**Text block**
______

Co-inoculation of antagonistic Bacillus velezensis FH-1 and Brevundimonas diminuta NYM3 promotes rice growth by regulating the structure and nitrification function of rhizosphere microbiome

Jingjing Wang; Siqi Zhao; Song Xu; Wei Zhao; Xiaoxia Zhang; Yu Lei; Huanhuan Zhai; Zhiyong Huang

doi:10.3389/fmicb.2023.1101773

Co-inoculation of antagonistic Bacillus velezensis FH-1 and Brevundimonas diminuta NYM3 promotes rice growth by regulating the structure and nitrification function of rhizosphere microbiome

Front Microbiol. 2023 Feb 9:14:1101773. doi: 10.3389/fmicb.2023.1101773. eCollection 2023.

Authors

Jingjing Wang^{1

2}, Siqi Zhao^{1

2}, Song Xu^{1

2}, Wei Zhao^{1

2}, Xiaoxia Zhang^{1

2}, Yu Lei^{1

2

3}, Huanhuan Zhai^{1

2

3}, Zhiyong Huang^{1

2}

Affiliations

¹ Tianjin Key Laboratory for Industrial Biological Systems and Bioprocessing Engineering, Tianjin Institute of Industrial Biotechnology, Chinese Academy of Sciences, Tianjin, China.
² National Technology Innovation Center of Synthetic Biology, Tianjin, China.
³ Core Facility, Tianjin Institute of Industrial Biotechnology, Chinese Academy of Sciences, Tianjin, China.

______

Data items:
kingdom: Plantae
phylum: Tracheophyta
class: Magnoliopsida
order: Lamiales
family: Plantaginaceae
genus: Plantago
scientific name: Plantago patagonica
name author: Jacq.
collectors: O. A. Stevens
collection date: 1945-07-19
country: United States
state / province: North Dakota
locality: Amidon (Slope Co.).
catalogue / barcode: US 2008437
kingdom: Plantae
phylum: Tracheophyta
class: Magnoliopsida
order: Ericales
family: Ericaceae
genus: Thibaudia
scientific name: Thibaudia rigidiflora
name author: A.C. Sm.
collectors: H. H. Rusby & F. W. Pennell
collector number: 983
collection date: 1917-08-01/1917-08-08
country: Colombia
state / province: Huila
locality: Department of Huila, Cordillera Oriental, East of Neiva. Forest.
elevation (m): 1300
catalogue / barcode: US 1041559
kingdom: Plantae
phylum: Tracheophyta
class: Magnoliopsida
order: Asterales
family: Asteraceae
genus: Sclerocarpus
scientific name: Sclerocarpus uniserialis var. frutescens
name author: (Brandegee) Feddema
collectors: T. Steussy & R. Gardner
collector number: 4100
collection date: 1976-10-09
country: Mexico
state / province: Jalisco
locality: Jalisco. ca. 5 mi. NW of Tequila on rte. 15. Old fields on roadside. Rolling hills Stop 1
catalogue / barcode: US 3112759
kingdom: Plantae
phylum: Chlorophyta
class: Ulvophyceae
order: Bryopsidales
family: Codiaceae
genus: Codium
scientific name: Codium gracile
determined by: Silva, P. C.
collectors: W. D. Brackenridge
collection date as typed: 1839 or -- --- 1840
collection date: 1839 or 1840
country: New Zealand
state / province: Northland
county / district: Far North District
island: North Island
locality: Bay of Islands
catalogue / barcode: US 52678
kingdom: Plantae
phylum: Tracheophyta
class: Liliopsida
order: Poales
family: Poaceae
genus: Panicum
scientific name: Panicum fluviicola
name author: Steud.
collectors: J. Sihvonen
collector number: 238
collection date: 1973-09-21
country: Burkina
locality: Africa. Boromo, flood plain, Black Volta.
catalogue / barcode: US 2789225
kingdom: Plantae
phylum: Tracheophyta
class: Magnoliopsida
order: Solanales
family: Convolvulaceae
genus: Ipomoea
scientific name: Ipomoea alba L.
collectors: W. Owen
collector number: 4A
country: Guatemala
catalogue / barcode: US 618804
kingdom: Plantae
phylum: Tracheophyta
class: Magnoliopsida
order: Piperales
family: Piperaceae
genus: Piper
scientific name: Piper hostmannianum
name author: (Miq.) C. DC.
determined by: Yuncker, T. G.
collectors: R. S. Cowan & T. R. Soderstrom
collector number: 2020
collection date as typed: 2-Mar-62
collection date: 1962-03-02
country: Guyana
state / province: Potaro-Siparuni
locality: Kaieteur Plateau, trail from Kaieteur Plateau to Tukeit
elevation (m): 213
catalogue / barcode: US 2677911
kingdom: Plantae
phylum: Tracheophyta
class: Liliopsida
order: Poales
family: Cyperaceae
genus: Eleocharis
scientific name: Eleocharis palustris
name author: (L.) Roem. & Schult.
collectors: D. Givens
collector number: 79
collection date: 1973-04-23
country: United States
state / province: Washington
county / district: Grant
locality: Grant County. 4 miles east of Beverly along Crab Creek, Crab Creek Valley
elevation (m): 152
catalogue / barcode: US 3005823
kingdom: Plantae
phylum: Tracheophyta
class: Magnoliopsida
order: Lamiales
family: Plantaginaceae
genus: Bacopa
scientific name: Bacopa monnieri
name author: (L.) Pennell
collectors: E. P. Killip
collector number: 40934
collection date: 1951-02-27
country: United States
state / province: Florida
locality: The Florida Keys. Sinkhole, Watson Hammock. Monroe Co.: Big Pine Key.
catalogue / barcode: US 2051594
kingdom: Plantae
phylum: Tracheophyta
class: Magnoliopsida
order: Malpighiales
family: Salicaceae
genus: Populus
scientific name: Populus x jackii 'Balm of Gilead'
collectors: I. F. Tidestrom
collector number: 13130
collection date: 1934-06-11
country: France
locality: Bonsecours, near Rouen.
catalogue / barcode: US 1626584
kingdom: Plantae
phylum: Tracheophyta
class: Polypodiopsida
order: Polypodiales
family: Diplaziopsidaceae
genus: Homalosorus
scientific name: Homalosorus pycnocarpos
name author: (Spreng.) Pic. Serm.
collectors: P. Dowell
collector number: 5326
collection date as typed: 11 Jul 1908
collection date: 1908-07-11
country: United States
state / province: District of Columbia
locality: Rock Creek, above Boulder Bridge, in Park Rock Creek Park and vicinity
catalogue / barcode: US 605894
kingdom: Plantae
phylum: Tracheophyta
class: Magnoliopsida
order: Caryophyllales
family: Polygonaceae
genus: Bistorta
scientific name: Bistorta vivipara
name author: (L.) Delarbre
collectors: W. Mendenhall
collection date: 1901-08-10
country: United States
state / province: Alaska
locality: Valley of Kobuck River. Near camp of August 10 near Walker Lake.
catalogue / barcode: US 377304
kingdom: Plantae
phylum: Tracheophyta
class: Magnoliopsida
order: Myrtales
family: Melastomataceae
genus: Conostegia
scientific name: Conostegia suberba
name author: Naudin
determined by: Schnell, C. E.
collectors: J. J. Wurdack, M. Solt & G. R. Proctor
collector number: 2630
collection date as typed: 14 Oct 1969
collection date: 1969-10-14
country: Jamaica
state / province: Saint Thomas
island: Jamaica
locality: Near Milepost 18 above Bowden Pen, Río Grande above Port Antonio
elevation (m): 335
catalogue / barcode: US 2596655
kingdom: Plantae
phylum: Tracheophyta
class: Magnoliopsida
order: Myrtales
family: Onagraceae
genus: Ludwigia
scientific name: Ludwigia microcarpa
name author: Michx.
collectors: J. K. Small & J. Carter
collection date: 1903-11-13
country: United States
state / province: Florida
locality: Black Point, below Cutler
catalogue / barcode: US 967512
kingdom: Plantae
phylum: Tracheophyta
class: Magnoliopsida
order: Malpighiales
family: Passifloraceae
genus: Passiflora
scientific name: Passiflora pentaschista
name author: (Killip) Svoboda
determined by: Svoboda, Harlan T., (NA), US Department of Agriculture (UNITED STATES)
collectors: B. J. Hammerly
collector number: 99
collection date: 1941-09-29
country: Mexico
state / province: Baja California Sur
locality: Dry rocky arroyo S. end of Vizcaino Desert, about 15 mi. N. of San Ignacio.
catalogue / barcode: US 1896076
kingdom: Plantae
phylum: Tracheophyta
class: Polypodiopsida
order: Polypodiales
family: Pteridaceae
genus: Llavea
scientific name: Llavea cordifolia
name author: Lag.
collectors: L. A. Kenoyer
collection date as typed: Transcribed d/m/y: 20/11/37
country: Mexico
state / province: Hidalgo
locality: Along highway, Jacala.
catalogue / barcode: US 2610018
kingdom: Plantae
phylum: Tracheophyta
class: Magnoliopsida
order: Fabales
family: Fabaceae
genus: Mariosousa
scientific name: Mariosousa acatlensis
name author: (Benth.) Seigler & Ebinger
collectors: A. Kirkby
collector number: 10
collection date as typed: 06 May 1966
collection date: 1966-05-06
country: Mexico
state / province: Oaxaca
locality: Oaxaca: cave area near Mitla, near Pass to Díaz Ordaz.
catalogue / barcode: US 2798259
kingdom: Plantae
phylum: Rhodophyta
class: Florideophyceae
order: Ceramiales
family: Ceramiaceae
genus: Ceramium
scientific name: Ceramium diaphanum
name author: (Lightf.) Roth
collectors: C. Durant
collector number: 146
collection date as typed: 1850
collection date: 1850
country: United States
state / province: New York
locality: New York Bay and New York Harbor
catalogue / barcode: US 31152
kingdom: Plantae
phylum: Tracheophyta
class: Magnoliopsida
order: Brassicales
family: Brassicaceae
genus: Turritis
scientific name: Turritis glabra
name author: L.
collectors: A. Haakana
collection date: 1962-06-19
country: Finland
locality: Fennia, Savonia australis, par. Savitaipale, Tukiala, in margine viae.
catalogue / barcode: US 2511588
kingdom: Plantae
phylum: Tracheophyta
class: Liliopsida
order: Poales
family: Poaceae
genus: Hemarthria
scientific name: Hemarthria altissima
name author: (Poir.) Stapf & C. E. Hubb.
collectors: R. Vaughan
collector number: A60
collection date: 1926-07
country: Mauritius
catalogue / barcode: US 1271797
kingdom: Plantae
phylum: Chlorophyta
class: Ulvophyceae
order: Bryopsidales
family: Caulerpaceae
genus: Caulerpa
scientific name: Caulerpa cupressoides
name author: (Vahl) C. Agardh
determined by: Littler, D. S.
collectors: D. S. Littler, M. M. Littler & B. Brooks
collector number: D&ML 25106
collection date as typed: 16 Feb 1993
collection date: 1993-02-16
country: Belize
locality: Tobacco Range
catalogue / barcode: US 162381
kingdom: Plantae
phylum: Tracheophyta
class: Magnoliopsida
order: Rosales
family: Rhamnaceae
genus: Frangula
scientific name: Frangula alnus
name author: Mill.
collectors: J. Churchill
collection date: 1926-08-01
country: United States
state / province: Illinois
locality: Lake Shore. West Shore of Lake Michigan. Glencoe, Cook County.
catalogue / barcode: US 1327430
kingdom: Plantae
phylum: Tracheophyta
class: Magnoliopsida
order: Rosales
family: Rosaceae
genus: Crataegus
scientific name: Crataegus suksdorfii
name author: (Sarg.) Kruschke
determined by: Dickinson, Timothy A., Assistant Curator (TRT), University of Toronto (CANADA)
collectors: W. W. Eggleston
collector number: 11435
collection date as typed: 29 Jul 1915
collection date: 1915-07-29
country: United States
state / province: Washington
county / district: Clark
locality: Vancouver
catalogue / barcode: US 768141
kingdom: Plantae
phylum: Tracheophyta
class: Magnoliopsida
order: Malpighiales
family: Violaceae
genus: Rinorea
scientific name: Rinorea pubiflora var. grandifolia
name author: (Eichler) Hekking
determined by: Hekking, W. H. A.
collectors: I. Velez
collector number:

______

**Directions**
A – Summarize the record of the rice co-inoculation article in two sentences.
B – Answer these questions about the record of the rice co-inoculation article:
(i) What DOI does it give?
(ii) Which two bacterial strains are co-inoculated?
(iii) What is the second affiliation listed?

**Answers for the exercise**
A – The record lists an article published in Front Microbiol on 2023 Feb 9, which reports that co-inoculating the antagonistic Bacillus velezensis FH-1 with Brevundimonas diminuta NYM3 promotes rice growth by regulating the structure and nitrification function of the rhizosphere microbiome. Its eight authors, from Jingjing Wang to Zhiyong Huang, are affiliated with institutions in Tianjin, China, including the Tianjin Institute of Industrial Biotechnology of the Chinese Academy of Sciences.

B –
(i) 10.3389/fmicb.2023.1101773
(ii) Bacillus velezensis FH-1 and Brevundimonas diminuta NYM3
(iii) National Technology Innovation Center of Synthetic Biology, Tianjin, China